Wright v. State

David Newbern, Justice,

concurring. The stop of Johnny Wright’s vehicle had solely to do with the failure to display a license plate. Officer Casey testified at the suppression hearing that he had observed no erratic operation of the vehicle, and even after he smelled alcohol on Mr. Wright’s breath, he did not believe “no way” that Mr. Wright was under the influence of alcohol.
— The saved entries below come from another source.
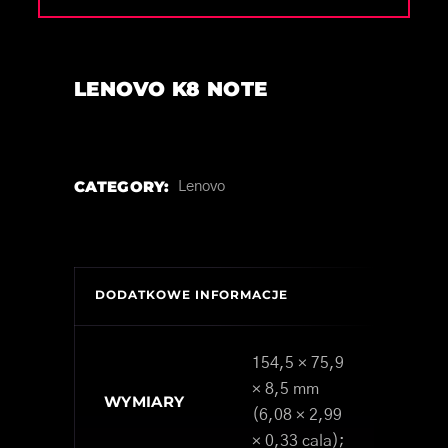
LENOVO K8 NOTE
CATEGORY:
Lenovo
DODATKOWE INFORMACJE
154,5 × 75,9
× 8,5 mm
WYMIARY
(6,08 × 2,99
× 0,33 cala);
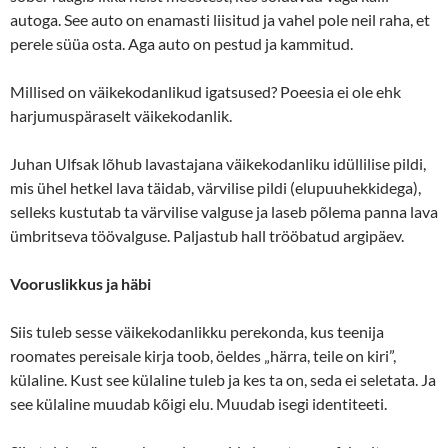
autoga. See auto on enamasti liisitud ja vahel pole neil raha, et
perele süüa osta. Aga auto on pestud ja kammitud.
Millised on väikekodanlikud igatsused? Poeesia ei ole ehk
harjumuspäraselt väikekodanlik.
Juhan Ulfsak lõhub lavastajana väikekodanliku idüllilise pildi,
mis ühel hetkel lava täidab, värvilise pildi (elupuuhekkidega),
selleks kustutab ta värvilise valguse ja laseb põlema panna lava
ümbritseva töövalguse. Paljastub hall trööbatud argipäev.
Vooruslikkus ja häbi
Siis tuleb sesse väikekodanlikku perekonda, kus teenija
roomates pereisale kirja toob, öeldes „härra, teile on kiri”,
külaline. Kust see külaline tuleb ja kes ta on, seda ei seletata. Ja
see külaline muudab kõigi elu. Muudab isegi identiteeti.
Bobby Dixon had no standing to challenge the search of Mr. Wright’s truck, Dixon v. State, 327 Ark. 105 (1997), but Mr. Wright did. It should be pointed out that, while the Supreme Court in Maryland v. Wilson,_U.S._, 117 S.Ct. 882 (Feb. 19, 1997), approved ordering a passenger from a car, it did not go so far as to authorize a police officer to open a vehicle door in the circumstances presented there and here. Officer Casey testified he had no suspicion whatever that Mr. Dixon was committing a crime when he opened the door. It could thus be said that opening the door to the truck constituted a “search” without reasonable suspicion of criminal activity or probable cause to search.
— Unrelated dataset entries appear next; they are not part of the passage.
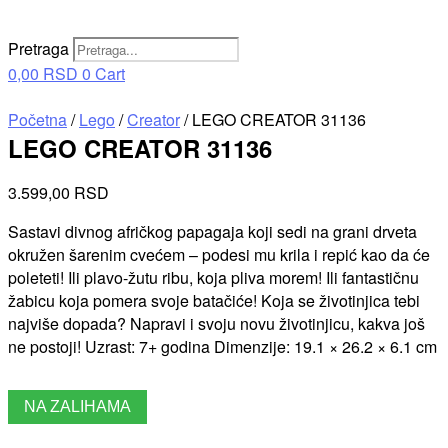
Pretraga
0,00
RSD
0
Cart
Početna
/
Lego
/
Creator
/ LEGO CREATOR 31136
LEGO CREATOR 31136
3.599,00
RSD
Sastavi divnog afričkog papagaja koji sedi na grani drveta
okružen šarenim cvećem – podesi mu krila i repić kao da će
poleteti! Ili plavo-žutu ribu, koja pliva morem! Ili fantastičnu
žabicu koja pomera svoje batačiće! Koja se životinjica tebi
najviše dopada? Napravi i svoju novu životinjicu, kakva još
ne postoji! Uzrast: 7+ godina Dimenzije: 19.1 × 26.2 × 6.1 cm
NA ZALIHAMA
In view of the apparent purpose of the officer to facilitate Mr. Dixon’s exit from the truck, after issuing a lawful order for him to do so, I am willing to apply the rule of Michigan v. Long, 463 U.S. 1032 (1983). The Supreme Court’s holding in that case, applied to the facts now before us, permitted Officer Casey, once he had a plain view of the pistol inside the truck, to conduct a “protective search” of the areas inside the vehicle. Fie was permitted to search the canvas bag, to which the occupants of the truck could have had immediate access upon re-entering the vehicle and which could have contained a weapon.

The search that followed cannot be justified on the basis of suspicion of driving while intoxicated, due to the lack of any such suspicion. Officer Casey, however, after opening the vehicle door and viewing the beer can and the glass of whiskey, could well have had probable cause to believe that Mr. Wright was guilty of drinking in public and that the vehicle contained evidence of that crime.
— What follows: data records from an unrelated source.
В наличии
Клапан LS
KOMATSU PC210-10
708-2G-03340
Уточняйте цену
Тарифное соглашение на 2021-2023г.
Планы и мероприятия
At a suppression hearing, Officer Casey testified (as abstracted) that, after opening the door to the truck and seeing the open beer can handed to him by Mr. Dixon and seeing the glass of whiskey, Mr. Dixon “was under suspicion for alcoholic beverage open container in a vehicle under State Statute 5-71-212.”

The offense is defined in Ark. Code Ann. § 5-71-212(c) (Repl. 1993) as consumption of “any alcoholic beverages in any public place, on any highway, or street, or . . . upon any vehicle commonly used for transportation of passengers . . . .” As the officer had probable cause to believe that Mr. Wright’s truck, as well as the canvas bag, contained evidence that Mr. Wright and Mr. Dixon had violated the public drinking law, it was appropriate for the officer to search the truck and the bag and seize the items he discovered.

Although my reasons for affirmance vary somewhat from those of the majority, I concur in the result.